Cette nuit là, personne ne la raconta.
Cette nuit là, personne ne la raconta.
Pourtant tous étaient là : les bourreaux, les victimes, les témoins.
Les bourreaux, parce qu’ils avaient peur. Qu’on sache. Qu’on les accuse. Qu’on les condamne. Peur même de se reconnaître. Silence.
Les victimes, parce qu’elles avaient mal. Si mal qu’elles préféraient enfouir l’ignominie, de crainte de la revivre par les mots, et par les yeux des autres. Silence.
Les témoins, parce qu’ils avaient honte. De n’avoir rien fait. D’être pour cela un peu bourreaux, et aussi victimes car leur douleur était entrée dans leur coeur. Silence.
Alors qui suis-je, qui vous parle de ce que nul n’a dit, qui n’existe pour personne hormis ceux-là ? Serais-je l’un d’eux,? Lequel ?
Je ne sais plus. Je sais que cela fut, et c’est comme si j’avais souffert, et martyrisé, et regardé.

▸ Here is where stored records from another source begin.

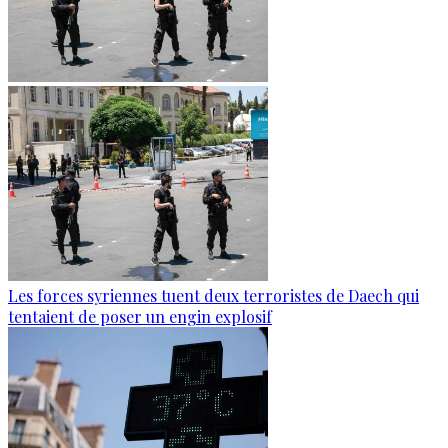
Les forces syriennes tuent deux terroristes de Daech qui
tentaient de poser un engin explosif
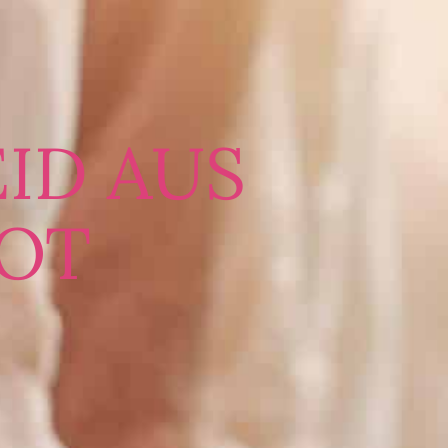
ID AUS
OOT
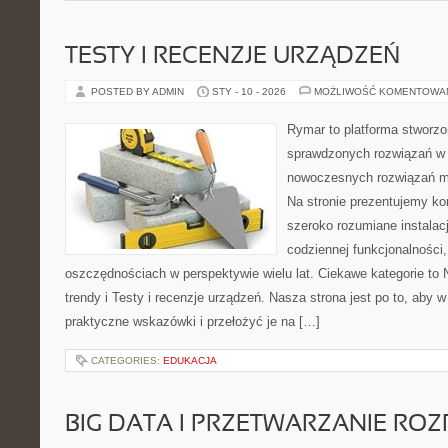
TESTY I RECENZJE URZĄDZEŃ
POSTED BY ADMIN
STY - 10 - 2026
MOŻLIWOŚĆ KOMENTOWA
Rymar to platforma stworzo
sprawdzonych rozwiązań w 
nowoczesnych rozwiązań m
Na stronie prezentujemy k
szeroko rozumiane instalac
codziennej funkcjonalności,
oszczędnościach w perspektywie wielu lat. Ciekawe kategorie to 
trendy i Testy i recenzje urządzeń. Nasza strona jest po to, aby
praktyczne wskazówki i przełożyć je na […]
CATEGORIES:
EDUKACJA
BIG DATA I PRZETWARZANIE RO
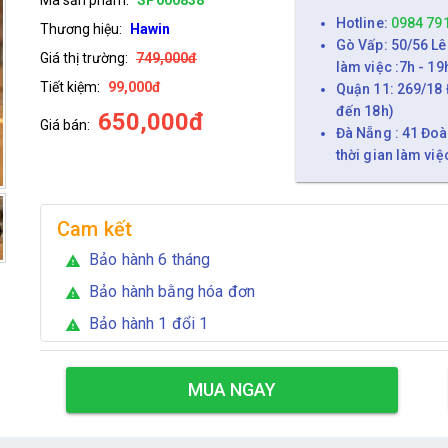
Hotline:
0984 79
Thương hiệu:
Hawin
Gò Vấp: 50/56 Lê
Giá thị trường:
749,000đ
làm việc :7h - 19
Tiết kiệm:
99,000đ
Quận 11: 269/18 
đến 18h)
650,000đ
Giá bán:
Đà Nẵng : 41 Đoà
thời gian làm việ
Cam kết
Bảo hành 6 tháng
warning
Bảo hành bằng hóa đơn
warning
Bảo hành 1 đổi 1
warning
MUA NGAY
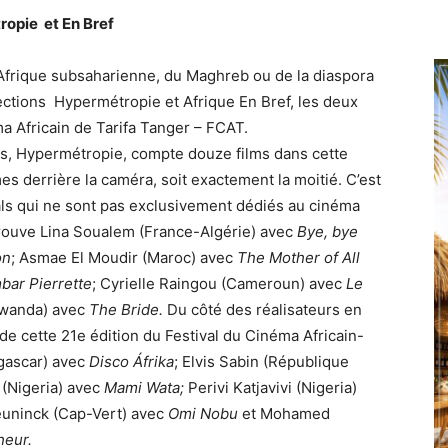
ropie et En Bref
’Afrique subsaharienne, du Maghreb ou de la diaspora
ections Hypermétropie et Afrique En Bref, les deux
ma Africain de Tarifa Tanger – FCAT.
es, Hypermétropie, compte douze films dans cette
mes derrière la caméra, soit exactement la moitié. C’est
ls qui ne sont pas exclusivement dédiés au cinéma
 trouve Lina Soualem (France-Algérie) avec
Bye, bye
on
; Asmae El Moudir (Maroc) avec
The Mother of All
ar Pierrette
; Cyrielle Raingou (Cameroun) avec
Le
Rwanda) avec
The Bride.
Du côté des réalisateurs en
e cette 21e édition du Festival du Cinéma Africain-
gascar) avec
Disco Áfrika
; Elvis Sabin (République
i (Nigeria) avec
Mami Wata;
Perivi Katjavivi (Nigeria)
euninck (Cap-Vert) avec
Omi Nobu
et Mohamed
heur.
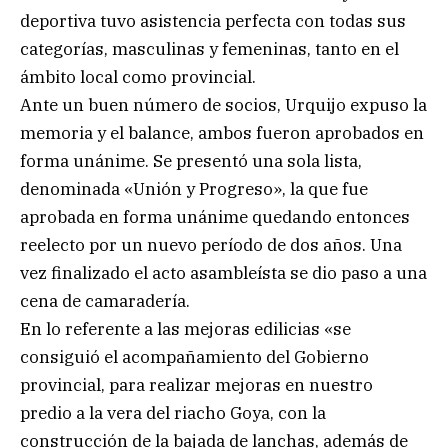
deportiva tuvo asistencia perfecta con todas sus
categorías, masculinas y femeninas, tanto en el
ámbito local como provincial.
Ante un buen número de socios, Urquijo expuso la
memoria y el balance, ambos fueron aprobados en
forma unánime. Se presentó una sola lista,
denominada «Unión y Progreso», la que fue
aprobada en forma unánime quedando entonces
reelecto por un nuevo período de dos años. Una
vez finalizado el acto asambleísta se dio paso a una
cena de camaradería.
En lo referente a las mejoras edilicias «se
consiguió el acompañamiento del Gobierno
provincial, para realizar mejoras en nuestro
predio a la vera del riacho Goya, con la
construcción de la bajada de lanchas, además de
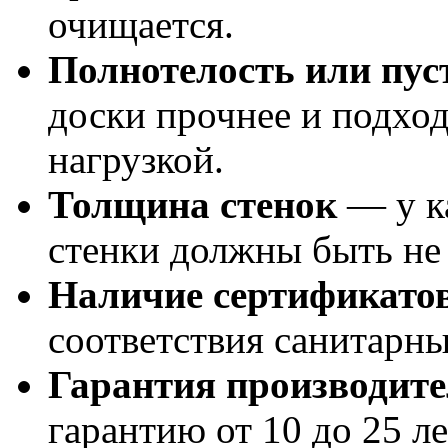
очищается.
Полнотелость или пус
доски прочнее и подход
нагрузкой.
Толщина стенок
— у к
стенки должны быть не 
Наличие сертификато
соответствия санитарн
Гарантия производит
гарантию от 10 до 25 ле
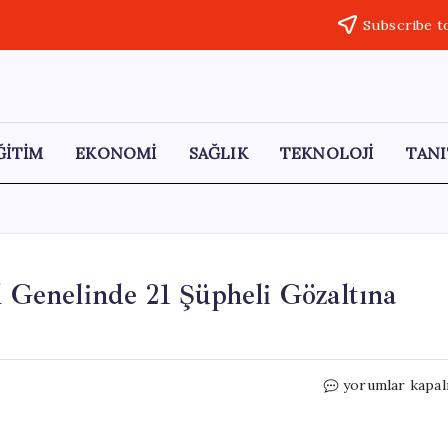
Subscribe t
ĞİTİM
EKONOMİ
SAĞLIK
TEKNOLOJİ
TANI
l Genelinde 21 Şüpheli Gözaltına
Kocaeli’de
yorumlar kapal
Rüşvet
Skandalı:
5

Devrai-je d’abord en faire le récit comme une table, un mur, l’auraient fait s’ils pouvaient parler ? Quelque-chose qui ne saurait ni faire, ni avoir mal, ni n’aurait su intervenir.
Alors, quand les faits seront gravés dans la lumière, alors me reviendra peut-être ma place, ma responsabilité ou mon deuil, ma honte ou mon châtiment.
Peut-être, ou peut-être pas.
Pour l’heure, je ne suis que la mémoire de l’insoutenable.